_Task brief_:
Copy out the following newsletter text on corporate and outside-group spending in elections word for word, with nothing changed.

_Text section_:
===

Knee-deep in corporate cash and the river is just starting to rise this election year
Stunning Statistic of the Week:
Amount likely to be spent on issue ads this election season: $3 billion
Most groups don’t disclose funders of broadcast ads despite rules
It’s almost as if the folks at the Federal Election Commission have thrown up their hands and decided that policing the political spending by outside groups just isn’t worth the effort. Consider that in 2004, there was almost complete disclosure on who was paying for the issue ads flooding our airwaves. Today? Not so much. A new Public Citizen study shows that more than two-thirds of outside groups spending heavily on electioneering communications this year are not reporting who is bankrolling their ads – despite rules saying they should.
California: The buying of a ballot initiative
The suspension of California’s landmark greenhouse gas law is up for a vote, prompting out-of-state oil companies and other wealthy corporate interests to pour money into the state. The billionaire, right-wing Koch brothers have spent $1 million to defeat the law, and energy companies have dropped a cool $7.9 million on it. If oil companies prevail, the law would not take effect in 2012 as scheduled but would be suspended until unemployment dropped. The law requires greenhouse gas emissions to be cut to 1990 levels by 2020.

===

_Entries shown_:
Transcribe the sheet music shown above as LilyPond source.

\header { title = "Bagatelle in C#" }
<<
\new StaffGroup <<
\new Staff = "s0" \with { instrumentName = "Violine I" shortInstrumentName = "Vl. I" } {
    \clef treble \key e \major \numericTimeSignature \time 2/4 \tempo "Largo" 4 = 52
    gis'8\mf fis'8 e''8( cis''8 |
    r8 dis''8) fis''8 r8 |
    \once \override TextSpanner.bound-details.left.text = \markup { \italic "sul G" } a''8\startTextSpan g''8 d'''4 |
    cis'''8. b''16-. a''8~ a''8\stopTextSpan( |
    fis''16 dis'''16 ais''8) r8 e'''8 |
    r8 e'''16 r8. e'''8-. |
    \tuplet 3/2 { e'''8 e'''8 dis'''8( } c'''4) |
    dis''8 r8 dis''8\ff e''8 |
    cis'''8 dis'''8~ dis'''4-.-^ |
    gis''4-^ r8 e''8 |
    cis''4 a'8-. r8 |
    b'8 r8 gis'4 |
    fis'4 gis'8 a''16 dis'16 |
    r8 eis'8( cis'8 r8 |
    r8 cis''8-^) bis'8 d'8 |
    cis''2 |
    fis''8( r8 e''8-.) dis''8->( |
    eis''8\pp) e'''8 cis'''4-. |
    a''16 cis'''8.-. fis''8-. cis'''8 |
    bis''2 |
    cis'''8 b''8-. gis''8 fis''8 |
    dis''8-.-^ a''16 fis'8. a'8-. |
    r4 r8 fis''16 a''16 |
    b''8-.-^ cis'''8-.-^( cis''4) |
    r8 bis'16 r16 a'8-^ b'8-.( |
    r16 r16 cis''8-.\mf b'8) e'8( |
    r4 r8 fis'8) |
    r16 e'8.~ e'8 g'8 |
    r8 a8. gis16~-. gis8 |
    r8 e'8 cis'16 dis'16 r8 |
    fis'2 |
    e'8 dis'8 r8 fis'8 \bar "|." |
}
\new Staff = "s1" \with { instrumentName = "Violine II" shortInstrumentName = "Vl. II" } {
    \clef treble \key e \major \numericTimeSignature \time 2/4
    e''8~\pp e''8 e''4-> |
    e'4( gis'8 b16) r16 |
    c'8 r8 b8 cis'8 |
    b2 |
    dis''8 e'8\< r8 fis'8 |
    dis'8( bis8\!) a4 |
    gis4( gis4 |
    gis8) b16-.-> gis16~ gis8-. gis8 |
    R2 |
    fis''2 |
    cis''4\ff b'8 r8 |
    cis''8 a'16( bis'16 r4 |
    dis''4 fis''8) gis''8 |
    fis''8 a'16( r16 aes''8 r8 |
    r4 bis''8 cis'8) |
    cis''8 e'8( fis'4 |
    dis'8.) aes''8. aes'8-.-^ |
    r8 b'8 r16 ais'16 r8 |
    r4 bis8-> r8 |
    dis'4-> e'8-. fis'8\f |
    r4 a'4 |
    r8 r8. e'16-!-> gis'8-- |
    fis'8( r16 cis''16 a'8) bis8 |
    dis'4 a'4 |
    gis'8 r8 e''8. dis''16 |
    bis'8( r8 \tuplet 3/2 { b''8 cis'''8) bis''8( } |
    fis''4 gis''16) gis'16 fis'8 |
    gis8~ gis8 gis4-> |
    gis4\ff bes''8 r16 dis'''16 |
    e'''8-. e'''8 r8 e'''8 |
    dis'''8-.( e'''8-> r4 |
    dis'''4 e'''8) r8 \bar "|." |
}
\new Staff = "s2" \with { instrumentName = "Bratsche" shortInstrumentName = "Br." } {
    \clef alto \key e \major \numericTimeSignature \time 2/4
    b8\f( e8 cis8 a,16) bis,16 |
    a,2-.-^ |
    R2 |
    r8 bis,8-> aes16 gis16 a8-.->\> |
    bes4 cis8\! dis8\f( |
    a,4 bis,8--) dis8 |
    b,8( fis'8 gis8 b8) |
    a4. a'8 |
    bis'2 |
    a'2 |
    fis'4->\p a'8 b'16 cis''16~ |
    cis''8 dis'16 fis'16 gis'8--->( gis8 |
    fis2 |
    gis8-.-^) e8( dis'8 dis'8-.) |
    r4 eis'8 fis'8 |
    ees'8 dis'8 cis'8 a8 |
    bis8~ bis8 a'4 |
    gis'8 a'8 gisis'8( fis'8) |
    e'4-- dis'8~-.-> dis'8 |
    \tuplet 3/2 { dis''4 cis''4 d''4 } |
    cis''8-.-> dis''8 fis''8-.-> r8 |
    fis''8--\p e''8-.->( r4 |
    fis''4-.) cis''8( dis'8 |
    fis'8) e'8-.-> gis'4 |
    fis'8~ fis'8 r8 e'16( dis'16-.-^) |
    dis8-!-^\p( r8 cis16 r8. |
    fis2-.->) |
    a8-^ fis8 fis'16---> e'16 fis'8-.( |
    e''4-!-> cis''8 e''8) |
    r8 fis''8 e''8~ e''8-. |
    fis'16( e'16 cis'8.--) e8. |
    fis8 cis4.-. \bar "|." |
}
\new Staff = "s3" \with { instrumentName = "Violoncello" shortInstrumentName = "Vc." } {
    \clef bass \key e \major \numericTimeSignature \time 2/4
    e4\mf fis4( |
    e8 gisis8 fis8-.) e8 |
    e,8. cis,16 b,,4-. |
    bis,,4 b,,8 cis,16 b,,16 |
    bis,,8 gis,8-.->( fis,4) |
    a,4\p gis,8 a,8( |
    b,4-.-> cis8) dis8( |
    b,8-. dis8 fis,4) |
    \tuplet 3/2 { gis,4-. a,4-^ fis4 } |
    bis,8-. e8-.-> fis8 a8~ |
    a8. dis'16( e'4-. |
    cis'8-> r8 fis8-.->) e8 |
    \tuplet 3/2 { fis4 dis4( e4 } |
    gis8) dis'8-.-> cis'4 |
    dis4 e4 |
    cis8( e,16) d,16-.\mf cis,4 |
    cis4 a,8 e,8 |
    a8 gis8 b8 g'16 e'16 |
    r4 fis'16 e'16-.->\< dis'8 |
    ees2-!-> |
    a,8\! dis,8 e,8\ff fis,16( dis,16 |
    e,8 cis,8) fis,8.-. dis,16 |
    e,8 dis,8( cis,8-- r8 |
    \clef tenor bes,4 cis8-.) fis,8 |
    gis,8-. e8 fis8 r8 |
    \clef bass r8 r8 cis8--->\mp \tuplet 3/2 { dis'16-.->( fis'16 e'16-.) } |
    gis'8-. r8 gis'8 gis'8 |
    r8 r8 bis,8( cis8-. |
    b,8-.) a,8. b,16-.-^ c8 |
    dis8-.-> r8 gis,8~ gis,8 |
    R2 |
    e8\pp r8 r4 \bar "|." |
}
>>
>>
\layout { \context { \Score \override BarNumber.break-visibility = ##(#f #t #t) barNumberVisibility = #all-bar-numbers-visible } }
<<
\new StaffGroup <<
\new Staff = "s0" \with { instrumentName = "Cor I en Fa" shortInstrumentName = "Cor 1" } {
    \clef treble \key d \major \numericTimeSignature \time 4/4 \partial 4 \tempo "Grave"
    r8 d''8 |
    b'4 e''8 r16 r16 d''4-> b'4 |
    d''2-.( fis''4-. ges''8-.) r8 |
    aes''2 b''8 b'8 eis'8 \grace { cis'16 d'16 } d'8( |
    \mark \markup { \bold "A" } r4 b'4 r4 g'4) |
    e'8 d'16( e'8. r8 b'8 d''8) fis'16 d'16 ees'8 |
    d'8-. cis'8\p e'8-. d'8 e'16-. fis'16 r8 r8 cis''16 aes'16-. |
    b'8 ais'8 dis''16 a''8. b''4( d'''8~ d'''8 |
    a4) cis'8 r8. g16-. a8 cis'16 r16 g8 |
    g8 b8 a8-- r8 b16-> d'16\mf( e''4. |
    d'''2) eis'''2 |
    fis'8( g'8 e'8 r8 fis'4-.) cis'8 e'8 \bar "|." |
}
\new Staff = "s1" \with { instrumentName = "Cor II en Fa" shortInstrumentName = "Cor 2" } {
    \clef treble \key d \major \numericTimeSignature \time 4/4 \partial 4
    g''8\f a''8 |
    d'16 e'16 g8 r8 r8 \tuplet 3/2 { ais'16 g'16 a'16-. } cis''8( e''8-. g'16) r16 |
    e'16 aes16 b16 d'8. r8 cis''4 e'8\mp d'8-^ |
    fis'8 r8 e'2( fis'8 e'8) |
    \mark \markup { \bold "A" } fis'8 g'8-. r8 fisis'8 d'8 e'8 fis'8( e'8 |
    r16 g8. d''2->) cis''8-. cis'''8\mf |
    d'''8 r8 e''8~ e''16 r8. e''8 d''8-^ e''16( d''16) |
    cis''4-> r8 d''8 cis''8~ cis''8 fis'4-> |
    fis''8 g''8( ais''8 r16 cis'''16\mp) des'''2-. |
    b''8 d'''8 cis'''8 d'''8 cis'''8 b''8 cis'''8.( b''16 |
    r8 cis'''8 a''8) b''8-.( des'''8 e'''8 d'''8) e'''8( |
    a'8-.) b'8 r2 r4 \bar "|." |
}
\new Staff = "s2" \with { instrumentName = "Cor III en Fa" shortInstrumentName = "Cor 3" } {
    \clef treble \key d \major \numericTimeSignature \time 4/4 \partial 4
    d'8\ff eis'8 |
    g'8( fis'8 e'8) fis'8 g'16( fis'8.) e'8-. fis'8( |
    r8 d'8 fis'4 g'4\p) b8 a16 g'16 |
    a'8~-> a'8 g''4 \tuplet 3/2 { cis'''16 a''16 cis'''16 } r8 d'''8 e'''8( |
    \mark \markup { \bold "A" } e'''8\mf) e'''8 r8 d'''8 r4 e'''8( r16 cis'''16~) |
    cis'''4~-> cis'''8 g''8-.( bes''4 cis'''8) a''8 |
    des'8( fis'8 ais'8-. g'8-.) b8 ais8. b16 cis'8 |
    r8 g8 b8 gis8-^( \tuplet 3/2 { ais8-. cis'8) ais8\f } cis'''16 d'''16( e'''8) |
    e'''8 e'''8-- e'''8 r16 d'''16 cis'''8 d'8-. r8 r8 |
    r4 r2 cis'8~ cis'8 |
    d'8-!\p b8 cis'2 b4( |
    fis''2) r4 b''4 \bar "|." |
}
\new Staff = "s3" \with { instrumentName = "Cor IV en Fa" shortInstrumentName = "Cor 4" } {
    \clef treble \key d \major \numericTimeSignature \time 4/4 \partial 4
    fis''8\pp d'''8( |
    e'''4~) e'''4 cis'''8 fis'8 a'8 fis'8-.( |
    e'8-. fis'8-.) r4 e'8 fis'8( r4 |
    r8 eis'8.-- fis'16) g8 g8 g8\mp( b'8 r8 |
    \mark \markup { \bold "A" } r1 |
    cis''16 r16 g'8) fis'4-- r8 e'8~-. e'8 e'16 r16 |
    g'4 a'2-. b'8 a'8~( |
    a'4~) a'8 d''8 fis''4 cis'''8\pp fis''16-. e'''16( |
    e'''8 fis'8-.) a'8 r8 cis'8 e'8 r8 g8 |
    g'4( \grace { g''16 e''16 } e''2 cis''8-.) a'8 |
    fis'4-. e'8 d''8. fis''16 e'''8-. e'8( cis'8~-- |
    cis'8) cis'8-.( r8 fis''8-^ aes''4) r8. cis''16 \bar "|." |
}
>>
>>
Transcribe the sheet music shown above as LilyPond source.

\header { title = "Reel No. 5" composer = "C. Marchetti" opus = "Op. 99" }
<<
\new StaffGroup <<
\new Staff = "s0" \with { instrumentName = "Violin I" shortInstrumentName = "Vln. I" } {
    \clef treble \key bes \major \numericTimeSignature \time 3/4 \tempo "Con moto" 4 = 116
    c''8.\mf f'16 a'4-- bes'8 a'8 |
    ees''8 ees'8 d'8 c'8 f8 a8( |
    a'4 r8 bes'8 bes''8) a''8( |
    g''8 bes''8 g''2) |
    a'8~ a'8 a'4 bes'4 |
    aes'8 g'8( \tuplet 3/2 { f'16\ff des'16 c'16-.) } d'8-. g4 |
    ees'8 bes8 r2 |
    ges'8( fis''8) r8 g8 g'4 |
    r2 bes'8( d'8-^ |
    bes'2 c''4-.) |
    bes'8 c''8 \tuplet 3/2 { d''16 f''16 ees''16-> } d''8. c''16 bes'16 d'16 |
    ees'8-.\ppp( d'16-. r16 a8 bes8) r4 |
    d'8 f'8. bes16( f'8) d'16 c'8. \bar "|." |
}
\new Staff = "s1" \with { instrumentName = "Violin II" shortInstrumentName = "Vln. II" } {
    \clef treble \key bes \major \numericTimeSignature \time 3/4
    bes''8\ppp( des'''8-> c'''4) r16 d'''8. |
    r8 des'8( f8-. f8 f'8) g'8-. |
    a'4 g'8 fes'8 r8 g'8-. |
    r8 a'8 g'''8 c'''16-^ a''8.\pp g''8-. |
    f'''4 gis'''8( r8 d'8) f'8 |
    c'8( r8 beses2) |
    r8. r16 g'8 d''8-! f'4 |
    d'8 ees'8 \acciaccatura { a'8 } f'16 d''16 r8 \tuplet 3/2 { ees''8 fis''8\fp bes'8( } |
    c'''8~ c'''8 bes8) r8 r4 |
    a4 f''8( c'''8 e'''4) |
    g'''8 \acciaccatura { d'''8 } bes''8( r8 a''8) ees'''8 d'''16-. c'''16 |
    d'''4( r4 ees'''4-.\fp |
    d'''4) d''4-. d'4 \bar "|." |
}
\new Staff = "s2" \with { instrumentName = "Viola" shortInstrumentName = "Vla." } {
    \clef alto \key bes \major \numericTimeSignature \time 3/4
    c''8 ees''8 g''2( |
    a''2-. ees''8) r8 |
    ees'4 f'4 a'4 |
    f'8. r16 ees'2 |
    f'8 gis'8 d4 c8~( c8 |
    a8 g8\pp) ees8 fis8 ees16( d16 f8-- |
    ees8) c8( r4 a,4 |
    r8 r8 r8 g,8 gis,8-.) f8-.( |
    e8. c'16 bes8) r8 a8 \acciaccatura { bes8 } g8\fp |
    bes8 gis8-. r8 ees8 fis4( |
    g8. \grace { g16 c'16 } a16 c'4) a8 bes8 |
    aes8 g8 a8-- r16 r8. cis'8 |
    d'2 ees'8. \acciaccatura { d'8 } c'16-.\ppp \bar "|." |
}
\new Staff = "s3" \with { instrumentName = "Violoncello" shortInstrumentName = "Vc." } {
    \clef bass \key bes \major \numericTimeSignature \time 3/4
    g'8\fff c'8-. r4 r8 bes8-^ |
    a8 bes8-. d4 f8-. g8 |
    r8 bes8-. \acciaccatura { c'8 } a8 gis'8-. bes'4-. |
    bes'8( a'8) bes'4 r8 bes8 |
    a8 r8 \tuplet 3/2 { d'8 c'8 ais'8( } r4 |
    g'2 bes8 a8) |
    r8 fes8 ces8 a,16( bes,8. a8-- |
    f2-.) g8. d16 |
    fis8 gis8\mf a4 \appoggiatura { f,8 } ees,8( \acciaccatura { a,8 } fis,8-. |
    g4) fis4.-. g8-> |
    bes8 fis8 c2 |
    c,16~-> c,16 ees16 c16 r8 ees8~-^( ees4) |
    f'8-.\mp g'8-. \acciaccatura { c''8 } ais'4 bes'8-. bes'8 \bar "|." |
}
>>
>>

===

_Result of the task_:
Knee-deep in corporate cash and the river is just starting to rise this election year
Stunning Statistic of the Week:
Amount likely to be spent on issue ads this election season: $3 billion
Most groups don’t disclose funders of broadcast ads despite rules
It’s almost as if the folks at the Federal Election Commission have thrown up their hands and decided that policing the political spending by outside groups just isn’t worth the effort. Consider that in 2004, there was almost complete disclosure on who was paying for the issue ads flooding our airwaves. Today? Not so much. A new Public Citizen study shows that more than two-thirds of outside groups spending heavily on electioneering communications this year are not reporting who is bankrolling their ads – despite rules saying they should.
California: The buying of a ballot initiative
The suspension of California’s landmark greenhouse gas law is up for a vote, prompting out-of-state oil companies and other wealthy corporate interests to pour money into the state. The billionaire, right-wing Koch brothers have spent $1 million to defeat the law, and energy companies have dropped a cool $7.9 million on it. If oil companies prevail, the law would not take effect in 2012 as scheduled but would be suspended until unemployment dropped. The law requires greenhouse gas emissions to be cut to 1990 levels by 2020.